Mommy wars...very much in the news.
I have never really dwelled much on the external and internal ‘mommy wars’ that most of us moms experience daily.
Though lately, these ongoing cold wars have been hard to ignore.
In the past couple of weeks SAHM(stay at home moms) were criticized when Mitt Romney‘s wife came under fire for being a SAH privileged mother who could not relate to working moms, who were in the workforce because they had bills which they could not pay if they did not work.
SAHM are accused of not working…or at least not balancing a job outside the home. Working mothers are seen as more fiscally aware. It is women against women in this seemingly never ending battle.
This is not the only ongoing ‘mommy war’.
There are several other mommy wars being waged… the breastfeeding moms vs. the formula feeding moms…the attached moms vs. the not so attached moms…the cry it out sleep training moms v.s the co-sleeping moms …women against women.
If these wars aren’t enough, now there is a book on the real and virtual shelves examining another woman’s war.
It is the internal war that moms face in the age of too much information and the pressure bombarded upon themselves from all that information.
It seems moms are warring with each other trying to be ”natural” mothers …cloth diapers, elimination communication, breast-feeding until their child is in school and so on. These moms seem to be warring within themselves as well… the natural mom vs. the feminist mom.
” If we absorb a message that to breastfeed on demand, to protect one’s children from all dubious chemical exposures, and to take on full responsibility for their physical and psychological health at all times are crucial to our children’s well-being, then does that message also push women away from the work force, and back into the realm of home and family?
It is the war to end all wars, the one ‘to have everything and do everything not just well but perfectly well’.
Elisabeth Badinter’s book, “The Conflict: How Modern Motherhood Undermines the Status of Women,” is guaranteed to feed that fire. Not only does she believe that the best course of action for any woman, no matter what her maternal status, is to stay in the work force, but she also argues that the women who have chosen to do otherwise have essentially been sold a bill of goods.Influenced and deceived by the modern natural-parenting movement — with its labor-intensive breastfeeding, cloth diapering, and requirement that infants be properly stimulated and nurtured at all times — mothers “choose” to stay home because if they do not, they cannot meet the standards of this new ideal.

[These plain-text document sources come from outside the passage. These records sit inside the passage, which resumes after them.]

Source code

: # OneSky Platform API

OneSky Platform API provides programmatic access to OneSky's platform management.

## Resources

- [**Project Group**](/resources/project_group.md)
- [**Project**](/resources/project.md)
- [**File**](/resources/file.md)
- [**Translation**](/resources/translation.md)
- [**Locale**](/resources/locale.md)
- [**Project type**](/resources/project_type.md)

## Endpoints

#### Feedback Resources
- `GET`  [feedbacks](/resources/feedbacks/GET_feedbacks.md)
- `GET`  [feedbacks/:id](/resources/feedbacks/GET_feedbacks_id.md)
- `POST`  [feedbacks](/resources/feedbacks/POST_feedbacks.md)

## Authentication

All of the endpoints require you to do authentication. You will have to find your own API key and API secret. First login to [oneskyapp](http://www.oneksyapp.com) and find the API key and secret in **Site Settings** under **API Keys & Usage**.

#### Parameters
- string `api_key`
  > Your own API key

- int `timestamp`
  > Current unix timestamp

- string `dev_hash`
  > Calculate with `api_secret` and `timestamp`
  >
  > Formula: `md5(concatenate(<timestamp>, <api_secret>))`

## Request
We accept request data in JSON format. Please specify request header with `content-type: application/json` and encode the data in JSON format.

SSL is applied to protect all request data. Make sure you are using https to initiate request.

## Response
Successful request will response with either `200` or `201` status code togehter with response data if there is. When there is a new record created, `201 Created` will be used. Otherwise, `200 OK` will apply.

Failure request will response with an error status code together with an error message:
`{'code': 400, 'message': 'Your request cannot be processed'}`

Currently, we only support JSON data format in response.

One of the worst failures of feminism has been its tendency to alienate men. Ms. Badinter sees men as the victors and women as the victims of this trend, but women are the perpetrators and both mothers and fathers are losers.
Are we mothers and women so conflicted about our roles that we are victims of our own internal war?
Are we being undermined by Modern Motherhood?
I am one of those women who tried to have it all…I thought as a nurse I would be able to accomplish this because I would always be employable. For numerous reasons that was the case … due to relocating three times, caring for my own family…caring for my elderly mother, and caring for my own health needs. Reasons beyond my control took me out of the workforce on and off for the last thirty years.
I was also not a warrior feminist. I fully supported women’s rights but not to the point of alienating men.
I worked primarily with physicians, who were mostly men in the early 70′s. In fact I married one, whom I met in the workplace. It was a different world at that time inNYC.
Fortunately, back in my day…in the NYC academic hospital settings nurses and doctors were encouraged to work in a collegial atmosphere so it was not necessary, at least in my eyes, to draw territorial lines and assert myself as a feminist. It was simple…I needed to be the best professional nurse I could be and respect in the workplace followed.
Now I know this was not the case for most other women in the workplace at that time…I did not have to look far to find women who were suffering. My mother was a single parent and never experienced equality in the workplace…which was one of the deciding factors in my decision to become a Bachelor’s degree prepared nurse at a time when they were few and far between.
I was very young…our country was at war (Vietnam) and there were anti-war protests everywhere…it was a time when you had to pick your battles.
Today the ‘mommy wars’ disturb me immensely because I see women fighting among themselves and thus weakening what could be a very strong alliance. I guess I am older and hopefully somewhat wiser.
Can we as women accept other women’s choices as just that and focus on the real issues at hand?
Wouldn’t a change in our attitudes serve our children just as well and enable us all to be ‘natural moms’ and feminists in one way or another?